As described above, according to the present invention, two different types of diffusion layers can be simultaneously formed by one-time exposure, development and ion implantation by double coating resists having different exposure sensitivities. The effect is obtained.

[Brief description of drawings]

1A and 1B are cross-sectional views showing, in the order of steps, a method for manufacturing a semiconductor device according to an embodiment of the present invention.

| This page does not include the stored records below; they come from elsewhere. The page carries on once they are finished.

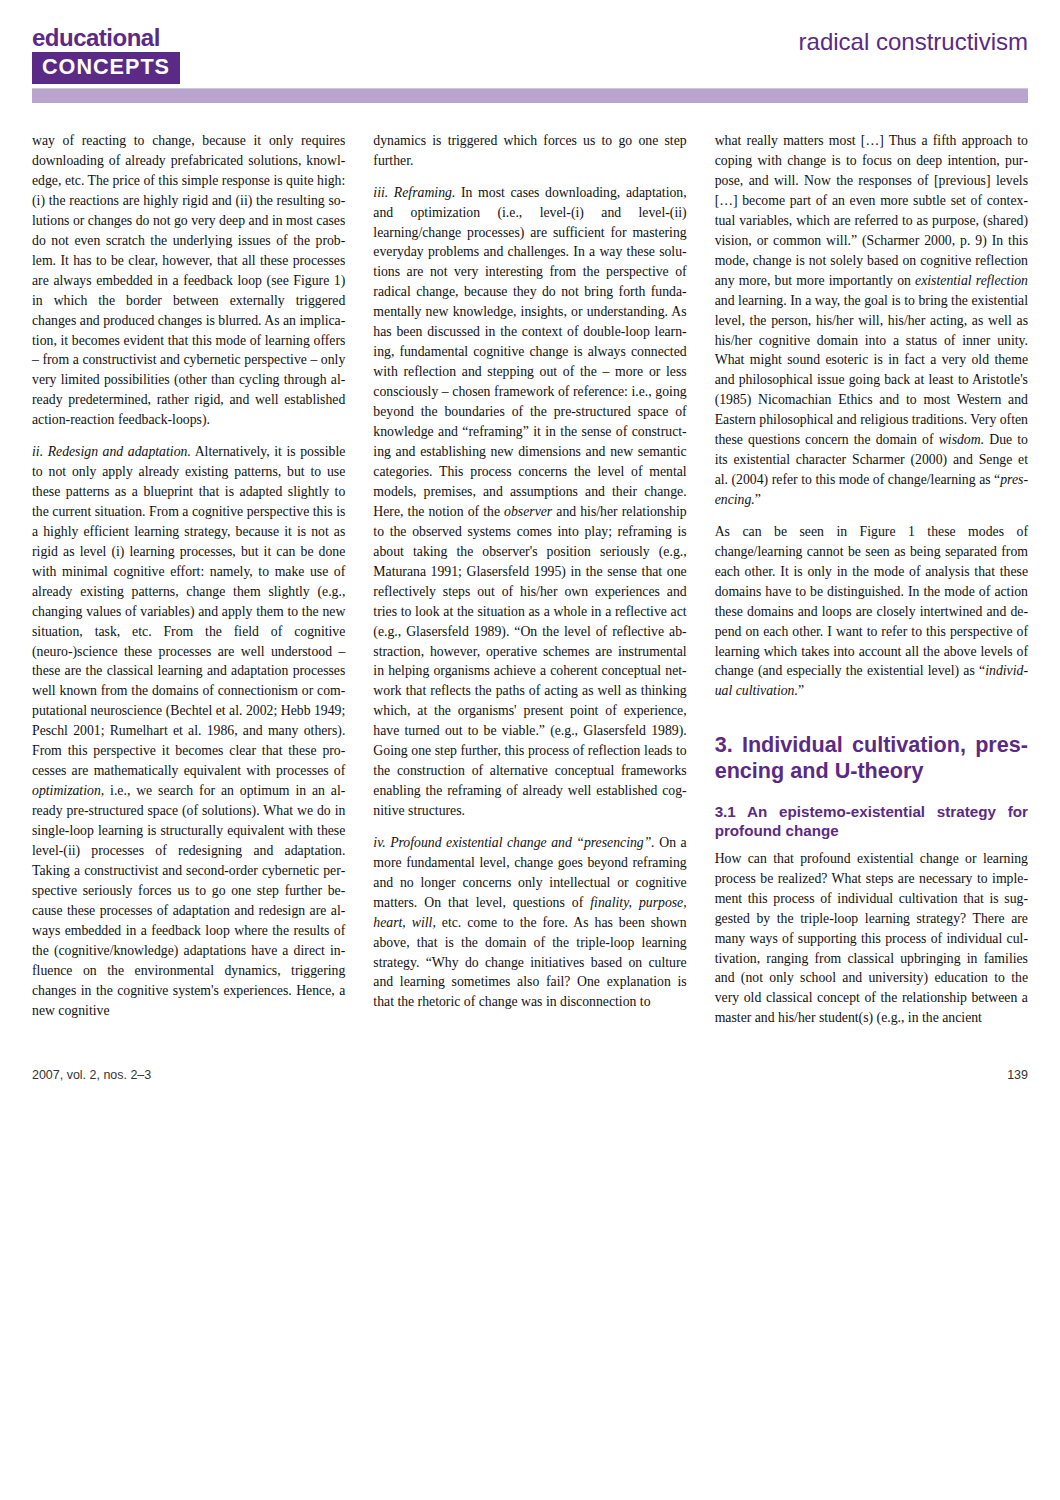educational
CONCEPTS
radical constructivism
way of reacting to change, because it only requires downloading of already prefabricated solutions, knowledge, etc. The price of this simple response is quite high: (i) the reactions are highly rigid and (ii) the resulting solutions or changes do not go very deep and in most cases do not even scratch the underlying issues of the problem. It has to be clear, however, that all these processes are always embedded in a feedback loop (see Figure 1) in which the border between externally triggered changes and produced changes is blurred. As an implication, it becomes evident that this mode of learning offers – from a constructivist and cybernetic perspective – only very limited possibilities (other than cycling through already predetermined, rather rigid, and well established action-reaction feedback-loops).
ii. Redesign and adaptation. Alternatively, it is possible to not only apply already existing patterns, but to use these patterns as a blueprint that is adapted slightly to the current situation. From a cognitive perspective this is a highly efficient learning strategy, because it is not as rigid as level (i) learning processes, but it can be done with minimal cognitive effort: namely, to make use of already existing patterns, change them slightly (e.g., changing values of variables) and apply them to the new situation, task, etc. From the field of cognitive (neuro-)science these processes are well understood – these are the classical learning and adaptation processes well known from the domains of connectionism or computational neuroscience (Bechtel et al. 2002; Hebb 1949; Peschl 2001; Rumelhart et al. 1986, and many others). From this perspective it becomes clear that these processes are mathematically equivalent with processes of optimization, i.e., we search for an optimum in an already pre-structured space (of solutions). What we do in single-loop learning is structurally equivalent with these level-(ii) processes of redesigning and adaptation. Taking a constructivist and second-order cybernetic perspective seriously forces us to go one step further because these processes of adaptation and redesign are always embedded in a feedback loop where the results of the (cognitive/knowledge) adaptations have a direct influence on the environmental dynamics, triggering changes in the cognitive system's experiences. Hence, a new cognitive
dynamics is triggered which forces us to go one step further.
iii. Reframing. In most cases downloading, adaptation, and optimization (i.e., level-(i) and level-(ii) learning/change processes) are sufficient for mastering everyday problems and challenges. In a way these solutions are not very interesting from the perspective of radical change, because they do not bring forth fundamentally new knowledge, insights, or understanding. As has been discussed in the context of double-loop learning, fundamental cognitive change is always connected with reflection and stepping out of the – more or less consciously – chosen framework of reference: i.e., going beyond the boundaries of the pre-structured space of knowledge and “reframing” it in the sense of constructing and establishing new dimensions and new semantic categories. This process concerns the level of mental models, premises, and assumptions and their change. Here, the notion of the observer and his/her relationship to the observed systems comes into play; reframing is about taking the observer's position seriously (e.g., Maturana 1991; Glasersfeld 1995) in the sense that one reflectively steps out of his/her own experiences and tries to look at the situation as a whole in a reflective act (e.g., Glasersfeld 1989). “On the level of reflective abstraction, however, operative schemes are instrumental in helping organisms achieve a coherent conceptual network that reflects the paths of acting as well as thinking which, at the organisms' present point of experience, have turned out to be viable.” (e.g., Glasersfeld 1989). Going one step further, this process of reflection leads to the construction of alternative conceptual frameworks enabling the reframing of already well established cognitive structures.
iv. Profound existential change and “presencing”. On a more fundamental level, change goes beyond reframing and no longer concerns only intellectual or cognitive matters. On that level, questions of finality, purpose, heart, will, etc. come to the fore. As has been shown above, that is the domain of the triple-loop learning strategy. “Why do change initiatives based on culture and learning sometimes also fail? One explanation is that the rhetoric of change was in disconnection to
what really matters most […] Thus a fifth approach to coping with change is to focus on deep intention, purpose, and will. Now the responses of [previous] levels […] become part of an even more subtle set of contextual variables, which are referred to as purpose, (shared) vision, or common will.” (Scharmer 2000, p. 9) In this mode, change is not solely based on cognitive reflection any more, but more importantly on existential reflection and learning. In a way, the goal is to bring the existential level, the person, his/her will, his/her acting, as well as his/her cognitive domain into a status of inner unity. What might sound esoteric is in fact a very old theme and philosophical issue going back at least to Aristotle's (1985) Nicomachian Ethics and to most Western and Eastern philosophical and religious traditions. Very often these questions concern the domain of wisdom. Due to its existential character Scharmer (2000) and Senge et al. (2004) refer to this mode of change/learning as “presencing.”
As can be seen in Figure 1 these modes of change/learning cannot be seen as being separated from each other. It is only in the mode of analysis that these domains have to be distinguished. In the mode of action these domains and loops are closely intertwined and depend on each other. I want to refer to this perspective of learning which takes into account all the above levels of change (and especially the existential level) as “individual cultivation.”
3. Individual cultivation, presencing and U-theory
3.1 An epistemo-existential strategy for profound change
How can that profound existential change or learning process be realized? What steps are necessary to implement this process of individual cultivation that is suggested by the triple-loop learning strategy? There are many ways of supporting this process of individual cultivation, ranging from classical upbringing in families and (not only school and university) education to the very old classical concept of the relationship between a master and his/her student(s) (e.g., in the ancient
2007, vol. 2, nos. 2–3
139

2A to 2C are cross-sectional views showing a method of manufacturing a conventional semiconductor device in the order of steps.

[Explanation of symbols]

 1 semiconductor substrate 2 locos oxide film 3 gate oxide film 4 polycrystalline silicon 5 first diffusion layer 6 second diffusion layer 7 high-sensitivity resist 8 low-sensitivity resist 9 resist 10 side oxide film

Claims (1)

[Claims] 1. A step of forming a gate electrode on a surface of a semiconductor substrate, and applying a first resist having a high exposure sensitivity, and further applying a second resist having an exposure sensitivity lower than that of the first resist. Exposing the source and drain regions on both sides of the gate electrode so that the pattern is exposed; and developing to leave the first resist smaller than the pattern of the gate electrode, Ions are implanted by leaving the resist larger than the pattern of the gate electrode, and the high-concentration source and drain regions and the second regions which are vertically ion-implanted without going through the second resist.
Forming a low-concentration source and drain regions simultaneously and obliquely ion-implanted into the gate end only through the resist.